* [Your instructions]:
How many lines below contain the word "totalement"? Reply with the number alone.

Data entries
****************

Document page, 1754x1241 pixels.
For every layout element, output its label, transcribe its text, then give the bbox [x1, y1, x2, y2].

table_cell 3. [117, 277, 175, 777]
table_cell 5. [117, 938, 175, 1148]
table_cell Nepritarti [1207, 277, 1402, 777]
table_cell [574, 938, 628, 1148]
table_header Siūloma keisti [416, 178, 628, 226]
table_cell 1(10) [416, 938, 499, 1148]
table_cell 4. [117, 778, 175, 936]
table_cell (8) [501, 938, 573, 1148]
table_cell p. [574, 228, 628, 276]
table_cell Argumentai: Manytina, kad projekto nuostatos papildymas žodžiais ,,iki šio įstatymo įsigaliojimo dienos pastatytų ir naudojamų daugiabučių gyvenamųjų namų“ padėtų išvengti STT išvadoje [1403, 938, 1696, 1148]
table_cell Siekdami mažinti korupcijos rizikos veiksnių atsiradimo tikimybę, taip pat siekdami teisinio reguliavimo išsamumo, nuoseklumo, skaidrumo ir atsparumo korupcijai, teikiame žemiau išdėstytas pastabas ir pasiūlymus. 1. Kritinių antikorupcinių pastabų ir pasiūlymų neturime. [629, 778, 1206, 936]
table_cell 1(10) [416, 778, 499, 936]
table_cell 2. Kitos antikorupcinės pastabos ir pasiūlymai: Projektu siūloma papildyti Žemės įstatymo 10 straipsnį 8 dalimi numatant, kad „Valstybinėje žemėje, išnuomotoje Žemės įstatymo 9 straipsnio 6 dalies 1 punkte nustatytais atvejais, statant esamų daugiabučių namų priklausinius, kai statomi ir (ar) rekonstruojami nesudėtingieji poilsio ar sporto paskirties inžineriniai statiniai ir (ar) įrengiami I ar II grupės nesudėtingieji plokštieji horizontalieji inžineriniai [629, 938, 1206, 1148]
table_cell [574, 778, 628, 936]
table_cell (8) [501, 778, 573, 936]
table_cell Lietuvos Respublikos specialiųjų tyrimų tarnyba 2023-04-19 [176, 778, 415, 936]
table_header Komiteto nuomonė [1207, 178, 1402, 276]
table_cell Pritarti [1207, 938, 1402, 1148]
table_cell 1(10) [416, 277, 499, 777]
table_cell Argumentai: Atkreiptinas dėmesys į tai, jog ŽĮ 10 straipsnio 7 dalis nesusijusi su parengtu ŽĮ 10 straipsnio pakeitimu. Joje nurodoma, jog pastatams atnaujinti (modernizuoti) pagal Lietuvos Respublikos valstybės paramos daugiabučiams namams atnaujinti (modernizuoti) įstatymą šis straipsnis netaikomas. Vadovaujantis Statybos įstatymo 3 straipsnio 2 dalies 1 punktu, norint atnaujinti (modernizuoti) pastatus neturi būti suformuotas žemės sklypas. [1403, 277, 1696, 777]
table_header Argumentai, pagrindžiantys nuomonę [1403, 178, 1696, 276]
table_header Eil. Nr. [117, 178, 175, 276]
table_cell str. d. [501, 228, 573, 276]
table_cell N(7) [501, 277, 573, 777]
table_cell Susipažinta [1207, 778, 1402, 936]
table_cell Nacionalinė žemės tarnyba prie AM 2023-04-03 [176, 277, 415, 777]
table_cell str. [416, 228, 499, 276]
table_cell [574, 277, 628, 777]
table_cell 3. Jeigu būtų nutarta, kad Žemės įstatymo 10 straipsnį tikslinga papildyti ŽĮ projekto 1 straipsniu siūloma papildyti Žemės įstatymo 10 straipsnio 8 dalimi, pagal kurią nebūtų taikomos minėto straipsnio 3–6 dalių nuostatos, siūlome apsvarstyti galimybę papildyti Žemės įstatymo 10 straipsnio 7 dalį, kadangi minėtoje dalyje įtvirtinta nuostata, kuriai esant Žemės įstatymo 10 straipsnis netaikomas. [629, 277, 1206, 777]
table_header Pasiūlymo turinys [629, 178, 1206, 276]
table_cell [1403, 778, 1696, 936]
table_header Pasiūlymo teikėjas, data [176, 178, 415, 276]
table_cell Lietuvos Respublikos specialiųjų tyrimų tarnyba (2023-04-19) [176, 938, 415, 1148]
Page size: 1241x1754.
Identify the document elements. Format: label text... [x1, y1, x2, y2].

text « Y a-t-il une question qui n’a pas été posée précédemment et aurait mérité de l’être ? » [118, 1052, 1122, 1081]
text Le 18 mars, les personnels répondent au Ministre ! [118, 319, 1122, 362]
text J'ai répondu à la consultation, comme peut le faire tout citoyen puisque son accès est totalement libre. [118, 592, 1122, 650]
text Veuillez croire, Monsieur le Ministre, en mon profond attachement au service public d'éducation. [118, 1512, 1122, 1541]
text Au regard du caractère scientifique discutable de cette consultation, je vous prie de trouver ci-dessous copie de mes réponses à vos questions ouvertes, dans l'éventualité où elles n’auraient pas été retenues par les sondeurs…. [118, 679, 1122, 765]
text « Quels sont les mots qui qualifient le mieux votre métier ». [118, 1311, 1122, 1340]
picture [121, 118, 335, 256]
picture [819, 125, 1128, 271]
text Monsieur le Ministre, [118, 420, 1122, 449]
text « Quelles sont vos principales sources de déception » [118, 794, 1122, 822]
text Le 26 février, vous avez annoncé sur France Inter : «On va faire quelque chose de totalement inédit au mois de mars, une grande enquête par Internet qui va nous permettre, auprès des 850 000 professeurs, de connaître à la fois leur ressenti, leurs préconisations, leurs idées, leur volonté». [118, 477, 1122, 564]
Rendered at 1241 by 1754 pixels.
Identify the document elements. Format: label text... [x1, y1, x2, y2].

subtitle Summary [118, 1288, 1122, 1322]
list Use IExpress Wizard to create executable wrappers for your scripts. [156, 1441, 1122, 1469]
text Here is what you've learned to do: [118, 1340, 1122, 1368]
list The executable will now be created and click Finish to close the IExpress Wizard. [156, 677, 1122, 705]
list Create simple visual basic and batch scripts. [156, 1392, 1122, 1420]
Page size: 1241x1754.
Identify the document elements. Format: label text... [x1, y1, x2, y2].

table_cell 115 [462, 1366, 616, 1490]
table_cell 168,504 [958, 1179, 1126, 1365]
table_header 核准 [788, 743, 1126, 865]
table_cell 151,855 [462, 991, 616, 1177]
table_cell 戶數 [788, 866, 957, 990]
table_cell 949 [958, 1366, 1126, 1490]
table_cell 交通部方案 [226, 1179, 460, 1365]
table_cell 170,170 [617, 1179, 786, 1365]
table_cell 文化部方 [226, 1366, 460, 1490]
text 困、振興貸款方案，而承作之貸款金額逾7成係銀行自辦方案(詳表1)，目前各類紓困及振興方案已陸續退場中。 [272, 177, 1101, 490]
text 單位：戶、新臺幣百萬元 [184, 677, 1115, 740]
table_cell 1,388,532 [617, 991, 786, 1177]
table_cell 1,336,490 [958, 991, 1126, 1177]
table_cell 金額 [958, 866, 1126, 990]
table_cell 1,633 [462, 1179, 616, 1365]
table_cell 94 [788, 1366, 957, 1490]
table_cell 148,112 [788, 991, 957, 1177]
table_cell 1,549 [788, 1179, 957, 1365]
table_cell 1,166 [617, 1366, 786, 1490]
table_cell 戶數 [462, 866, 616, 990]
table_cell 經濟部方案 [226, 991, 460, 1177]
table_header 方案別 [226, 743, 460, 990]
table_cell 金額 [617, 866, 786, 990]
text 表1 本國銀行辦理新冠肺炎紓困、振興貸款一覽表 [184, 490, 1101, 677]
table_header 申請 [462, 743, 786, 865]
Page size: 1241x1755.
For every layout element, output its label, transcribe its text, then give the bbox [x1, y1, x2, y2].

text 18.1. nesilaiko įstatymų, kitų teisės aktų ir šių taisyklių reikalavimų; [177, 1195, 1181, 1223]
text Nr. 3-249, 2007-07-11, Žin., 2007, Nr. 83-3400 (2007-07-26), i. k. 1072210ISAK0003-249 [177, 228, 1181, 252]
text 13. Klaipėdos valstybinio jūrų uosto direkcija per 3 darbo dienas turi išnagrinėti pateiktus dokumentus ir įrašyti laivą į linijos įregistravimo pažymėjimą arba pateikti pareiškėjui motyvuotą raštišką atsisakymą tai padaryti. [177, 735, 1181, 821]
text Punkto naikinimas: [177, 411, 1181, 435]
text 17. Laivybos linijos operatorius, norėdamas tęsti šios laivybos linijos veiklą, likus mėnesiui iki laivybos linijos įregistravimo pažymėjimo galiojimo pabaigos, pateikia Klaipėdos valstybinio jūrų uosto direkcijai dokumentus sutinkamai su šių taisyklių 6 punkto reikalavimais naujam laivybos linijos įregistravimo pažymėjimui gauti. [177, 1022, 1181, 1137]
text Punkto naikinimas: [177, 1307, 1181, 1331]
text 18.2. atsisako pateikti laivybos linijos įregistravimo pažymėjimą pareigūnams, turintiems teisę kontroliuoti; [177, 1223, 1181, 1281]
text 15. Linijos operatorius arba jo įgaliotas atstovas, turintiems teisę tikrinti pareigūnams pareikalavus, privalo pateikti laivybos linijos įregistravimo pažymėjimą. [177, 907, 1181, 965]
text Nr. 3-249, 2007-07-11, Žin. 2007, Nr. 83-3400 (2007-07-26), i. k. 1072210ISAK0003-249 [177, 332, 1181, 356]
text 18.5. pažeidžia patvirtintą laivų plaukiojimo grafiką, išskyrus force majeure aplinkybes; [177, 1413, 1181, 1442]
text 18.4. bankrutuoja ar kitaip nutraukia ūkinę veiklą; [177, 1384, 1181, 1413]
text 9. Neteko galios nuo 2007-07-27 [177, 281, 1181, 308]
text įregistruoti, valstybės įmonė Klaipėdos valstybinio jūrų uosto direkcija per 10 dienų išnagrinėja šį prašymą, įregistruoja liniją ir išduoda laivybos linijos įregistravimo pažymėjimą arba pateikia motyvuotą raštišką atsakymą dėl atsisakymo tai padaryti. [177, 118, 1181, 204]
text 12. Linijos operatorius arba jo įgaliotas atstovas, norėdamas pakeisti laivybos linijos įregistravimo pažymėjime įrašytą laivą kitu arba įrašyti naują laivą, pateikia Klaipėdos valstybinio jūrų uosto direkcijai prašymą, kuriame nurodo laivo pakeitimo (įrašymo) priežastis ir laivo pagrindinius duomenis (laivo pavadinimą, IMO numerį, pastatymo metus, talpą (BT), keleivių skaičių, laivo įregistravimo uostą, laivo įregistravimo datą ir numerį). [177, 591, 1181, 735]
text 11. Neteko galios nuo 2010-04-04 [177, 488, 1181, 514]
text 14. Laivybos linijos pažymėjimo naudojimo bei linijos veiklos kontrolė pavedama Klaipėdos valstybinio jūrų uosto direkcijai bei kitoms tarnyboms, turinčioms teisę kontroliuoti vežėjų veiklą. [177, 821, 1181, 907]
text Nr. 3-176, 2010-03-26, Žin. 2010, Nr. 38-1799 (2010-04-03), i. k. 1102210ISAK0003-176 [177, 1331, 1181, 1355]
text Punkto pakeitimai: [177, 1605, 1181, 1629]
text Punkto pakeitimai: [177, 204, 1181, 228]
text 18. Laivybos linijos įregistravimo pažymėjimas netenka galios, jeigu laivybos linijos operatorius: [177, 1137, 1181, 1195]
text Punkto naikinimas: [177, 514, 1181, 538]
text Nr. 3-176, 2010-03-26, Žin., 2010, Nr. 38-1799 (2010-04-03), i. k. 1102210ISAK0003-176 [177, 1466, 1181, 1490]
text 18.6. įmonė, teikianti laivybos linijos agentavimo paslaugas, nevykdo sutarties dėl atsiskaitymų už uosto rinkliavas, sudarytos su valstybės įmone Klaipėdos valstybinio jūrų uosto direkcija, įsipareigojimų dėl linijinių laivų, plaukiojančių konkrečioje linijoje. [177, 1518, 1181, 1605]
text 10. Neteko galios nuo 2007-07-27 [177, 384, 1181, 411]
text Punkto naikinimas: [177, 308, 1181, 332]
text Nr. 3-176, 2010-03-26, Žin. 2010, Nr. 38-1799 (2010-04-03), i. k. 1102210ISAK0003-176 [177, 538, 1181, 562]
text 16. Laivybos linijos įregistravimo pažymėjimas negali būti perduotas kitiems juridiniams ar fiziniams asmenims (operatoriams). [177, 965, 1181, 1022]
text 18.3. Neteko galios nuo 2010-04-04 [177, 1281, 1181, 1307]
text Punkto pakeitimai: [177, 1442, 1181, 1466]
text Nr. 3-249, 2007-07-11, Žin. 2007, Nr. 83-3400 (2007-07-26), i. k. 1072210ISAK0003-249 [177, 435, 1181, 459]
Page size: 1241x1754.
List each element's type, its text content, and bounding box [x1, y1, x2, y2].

****************

* [Expected answer]:
2